Blizzard detailed a list of balance changes coming to Overwatch 2 when it launches free-to-play in a few weeks. Many of the changes are responses to feedback and testing from the game’s two closed betas and the ongoing professional play in the Overwatch League.
The biggest changes in the list are part of Overwatch 2’s new role passives, or buffs given to all heroes across its three roles: tank, damage, and support. In the June beta, damage characters—the most popular role in the game—were given a passive that lets them keep up to 30% of their ultimate charge when the player swaps from one hero to another. This helps encourage players to swap to a better hero when the situation calls for it.
Now, every role will have this passive. If Reinhardt isn’t cutting it but you’ve built up 80% of his ult, you can now swap over to Roadhog and start at 30% charge. Mercy players can put the staff down and pick up Lucio and not reset their progress, too. In the post, Blizzard said the change was requested by players. “After continued testing, we agree, and are making a change so the entire roster should have access to the hero swap passive as we launch,” Blizzard wrote.
The ability encourages players to engage with Overwatch’s hero swapping metagame, where heroes have rock-paper-scissors interactions that can be countered on-the-fly: if one hero gets countered by another, you can always switch on your next respawn.
Blizzard giving players more reasons to swap heroes is a bit surprising given that, just last week, while defending its decision to lock new heroes behind the freemium battle pass and potentially disrupt this strategy, it said most players simply don’t swap. Game director Aaron Keller told PC Gamer in a group interview that “when you look at the data, of how often people switch heroes and how many heroes they typically play at one time, the majority of our players play a relatively small number of heroes.”
(Image credit: Activision Blizzard)
Blizzard’s argument is, essentially, that it’s not a big deal if players don’t have access to every hero, because most just stick to a few mains anyways.
“You look at how people are actually playing the game there, [and] they’re using a couple of heroes for most of how they play,” commercial lead and VP of Blizzard Jon Spector said in the same interview. “And then sometimes they’ll swap and they’ll add in a couple more heroes. And so when we go and we say, ‘Is it actually going to impact the play experience if someone has 34 out of 35 heroes?’ When we look at the data, we feel really confident that it’s not going to.”

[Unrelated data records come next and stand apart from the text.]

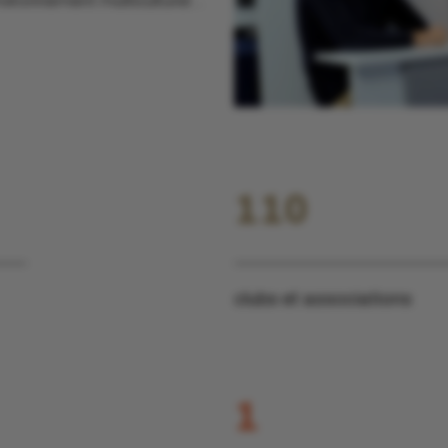
nvironnement multiculturel…
110
clubs et associations
1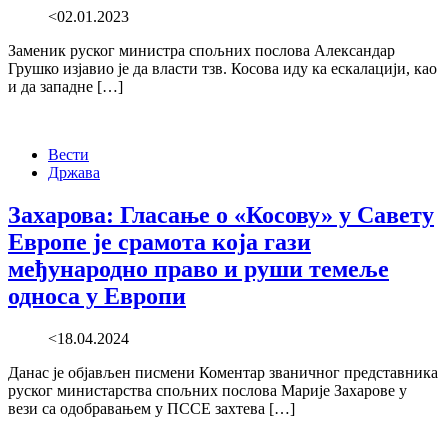
<02.01.2023
Заменик руског министра спољних послова Александар
Грушко изјавио је да власти тзв. Косова иду ка ескалацији, као
и да западне […]
Вести
Држава
Захарова: Гласање о «Косову» у Савету
Европе је срамота која гази
међународно право и руши темеље
односа у Европи
<18.04.2024
Данас је објављен писмени Коментар званичног представника
руског министарства спољних послова Марије Захарове у
вези са одобравањем у ПССЕ захтева […]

Keller explained that the team is “trying to take some of those really hard rock-paper-scissors interactions out of the game,” and consolidate those tactical options on individual heroes.
With the new passive ability, Blizzard seems to be trying to have it both ways: Hero swapping is evidently still important enough to encourage with a new hero passive, but it’s also no big deal to the type of players who will grind for weeks (or pay $10 seasonally) to have a complete roster.
Despite losing its lead hero designer earlier this year, Overwatch 2 plans to release heroes at a fast rate: one every other nine-week season, with new support hero Kiriko at launch and a new tank in December. Overwatch 2 will release and replace the original game on October 4.